I was diagnosed back in September of 2013 with Anorexia Nervosa, a mental disorder that affects everyone who has it differently, but in general can be categorized and summarized with the following characteristics:  obsession with food and body image, feelings of low self-worth, compulsive exercise and extremely low body weight.  Dating back to sixth grade, I can still remember my compulsive and obsessive behaviors around exercise.  It didn't start around food until I was in eighth grade, two years later, and the physical symptoms did not rear their heads until my freshman year of high school.  

I made it through the first two weeks of my freshman year before having to stop attending school due to the life-threatening condition my heart and body were in.  I had originally planned on going to a treatment facility for my eating disorder, but they refused to admit me because my heart rate was too low, and instead I was admitted inpatient into Children's Hospital of Philadelphia for about six weeks time.  I was under 24-hour surveillance by nurses and doctors and was not allowed to move out of bed, in fact, I had to go to the bathroom in a bedpan for the first two weeks of residency.  I ate six meals a day here, all of which went against my strict ethically-chosen vegan diet of five years. I cried during each meal and developed extreme OCD here, as well as bad lying tendencies. I hid food from my meals when staff was not looking and struggled to exercise when staff left my room for a moment.

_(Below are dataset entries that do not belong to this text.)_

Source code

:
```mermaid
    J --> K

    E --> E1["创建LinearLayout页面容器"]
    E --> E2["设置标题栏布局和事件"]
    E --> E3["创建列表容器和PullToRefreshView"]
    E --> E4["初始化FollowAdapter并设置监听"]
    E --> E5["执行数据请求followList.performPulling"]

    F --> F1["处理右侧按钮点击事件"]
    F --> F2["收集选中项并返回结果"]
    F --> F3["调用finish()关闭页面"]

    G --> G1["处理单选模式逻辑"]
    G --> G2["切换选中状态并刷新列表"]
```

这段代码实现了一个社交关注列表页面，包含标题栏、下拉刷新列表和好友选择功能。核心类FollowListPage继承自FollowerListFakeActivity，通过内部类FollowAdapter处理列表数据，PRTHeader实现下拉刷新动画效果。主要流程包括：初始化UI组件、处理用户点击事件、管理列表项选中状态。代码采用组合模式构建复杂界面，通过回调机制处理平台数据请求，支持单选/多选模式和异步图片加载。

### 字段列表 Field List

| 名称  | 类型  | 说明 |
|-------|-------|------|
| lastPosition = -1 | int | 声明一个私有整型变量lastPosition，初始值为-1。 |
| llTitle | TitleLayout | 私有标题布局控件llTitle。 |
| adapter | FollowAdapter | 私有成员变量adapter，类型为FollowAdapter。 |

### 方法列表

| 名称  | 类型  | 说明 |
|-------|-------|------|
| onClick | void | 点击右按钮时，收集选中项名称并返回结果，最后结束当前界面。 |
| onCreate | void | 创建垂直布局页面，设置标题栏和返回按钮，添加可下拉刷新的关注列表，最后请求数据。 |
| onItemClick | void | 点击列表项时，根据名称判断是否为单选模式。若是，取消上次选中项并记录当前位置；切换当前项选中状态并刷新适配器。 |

After successfully gaining back the minimum health requirements for discharge at CHOP, I went inpatient to a treatment facility whose name I will not share here for privacy concerns and respect of those who have been here as well.  I stayed at this center for all of three days because the care was not helping- it was actually causing my mental and physical health to decline.  i began loosing weight because the staff forgot to give me my three daily snacks each of the three days I was there, and they yelled at me along with the other patients as well.  Many of the other patients were twenty-fifty years older than me in age and suffered from drug and alcohol abuse as well as an eating disorder.  It was sad.  It made me sad.  It was not a centered place, not mentally, not physically, not emotionally.  I did not feel safe here.  My mother took me out of here, and this marks the start of the path of home-based family treatment.

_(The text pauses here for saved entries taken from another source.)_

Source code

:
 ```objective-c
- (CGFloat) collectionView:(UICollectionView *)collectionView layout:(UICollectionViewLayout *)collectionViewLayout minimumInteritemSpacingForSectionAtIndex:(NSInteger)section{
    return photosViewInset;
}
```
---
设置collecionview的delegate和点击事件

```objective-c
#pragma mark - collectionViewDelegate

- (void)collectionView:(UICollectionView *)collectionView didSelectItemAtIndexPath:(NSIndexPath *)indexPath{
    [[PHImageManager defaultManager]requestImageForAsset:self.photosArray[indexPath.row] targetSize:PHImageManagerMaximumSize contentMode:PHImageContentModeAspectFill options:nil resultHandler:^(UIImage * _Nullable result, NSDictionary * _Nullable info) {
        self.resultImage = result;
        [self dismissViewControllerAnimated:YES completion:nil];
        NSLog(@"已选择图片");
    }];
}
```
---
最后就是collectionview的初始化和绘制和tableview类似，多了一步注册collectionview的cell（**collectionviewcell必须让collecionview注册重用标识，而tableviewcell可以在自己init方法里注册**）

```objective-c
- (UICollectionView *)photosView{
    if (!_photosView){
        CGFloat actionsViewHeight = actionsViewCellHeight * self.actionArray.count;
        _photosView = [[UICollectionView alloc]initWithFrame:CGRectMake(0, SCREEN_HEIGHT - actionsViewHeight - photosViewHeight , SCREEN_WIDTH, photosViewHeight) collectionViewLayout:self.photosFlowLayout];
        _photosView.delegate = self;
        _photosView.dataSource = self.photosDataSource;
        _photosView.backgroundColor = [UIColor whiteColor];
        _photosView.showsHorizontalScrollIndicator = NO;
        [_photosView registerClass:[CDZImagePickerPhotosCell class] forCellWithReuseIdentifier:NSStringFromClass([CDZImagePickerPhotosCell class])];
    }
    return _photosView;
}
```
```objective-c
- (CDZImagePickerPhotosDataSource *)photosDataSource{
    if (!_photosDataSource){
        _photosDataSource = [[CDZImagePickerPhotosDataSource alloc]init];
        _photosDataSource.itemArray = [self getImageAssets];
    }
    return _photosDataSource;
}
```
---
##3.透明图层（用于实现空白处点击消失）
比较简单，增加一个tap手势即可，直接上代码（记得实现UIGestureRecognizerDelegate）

Home-based treatment is basically the Maudsley Method approach of healing and treating loved ones with eating disorders.  My mom and step dad and my brother watched me 24/7 while I was at home. After my step dad and mom split, i was relieved.  he was a bully.  he verbally abused us for too long.  It was time to get the family back together.  My mom made all my meals for me and I had to eat everything I was given.  I was allowed to do yoga for 30 minutes per day.  I cried a lot and felt guilty.  But, I was healing.  And that mattered more.  

After almost a year of weekly doctor's visits, monthly blood tests, and bi-weekly therapy and physiologist sessions, relapse, and lessons I've come to learn, I can say that I have fully recovered from my eating disorder.  I have learned so much about how strong I am, and God never fails to remind me of that with daily struggles I face as well.  

I would never change my past.  I would never change anything about it.  I am so happy that I am who I am in this present moment.  My past made me this way.  My hard past- all of the winds, all of the rain, all of the tumbling and scraping and falling- all of that has shaped me into the smooth and beautiful stone that I know and accept myself as today.  We get beat up not because we deserve it- but so that when the light does shine down on us, we can reflect it back into the universe and absorb it deep into our hearts.  It is so hard to see the beauty and benefits of a long and treacherous climb up the side of a mountain, but when you reach that peak, you see the beauty of it all.  You see the beauty of internal and external struggle.  You see the beauty of healing.  You see the beauty of yourself.